_Problem to solve_
Each line of the listing below containing the word "right" should be returned.

_Data section_
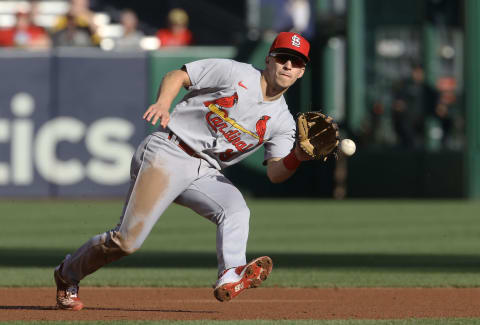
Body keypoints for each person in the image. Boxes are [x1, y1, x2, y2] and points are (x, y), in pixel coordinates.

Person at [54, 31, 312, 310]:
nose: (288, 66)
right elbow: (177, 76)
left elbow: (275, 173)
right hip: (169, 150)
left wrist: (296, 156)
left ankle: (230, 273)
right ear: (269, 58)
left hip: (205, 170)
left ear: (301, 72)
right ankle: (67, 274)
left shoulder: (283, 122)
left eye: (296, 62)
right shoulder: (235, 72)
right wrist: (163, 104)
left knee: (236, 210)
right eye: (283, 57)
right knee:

_Answer for the task_
right elbow: (177, 76)
right hip: (169, 150)
right ear: (269, 58)
right ankle: (67, 274)
right shoulder: (235, 72)
right wrist: (163, 104)
right eye: (283, 57)
right knee:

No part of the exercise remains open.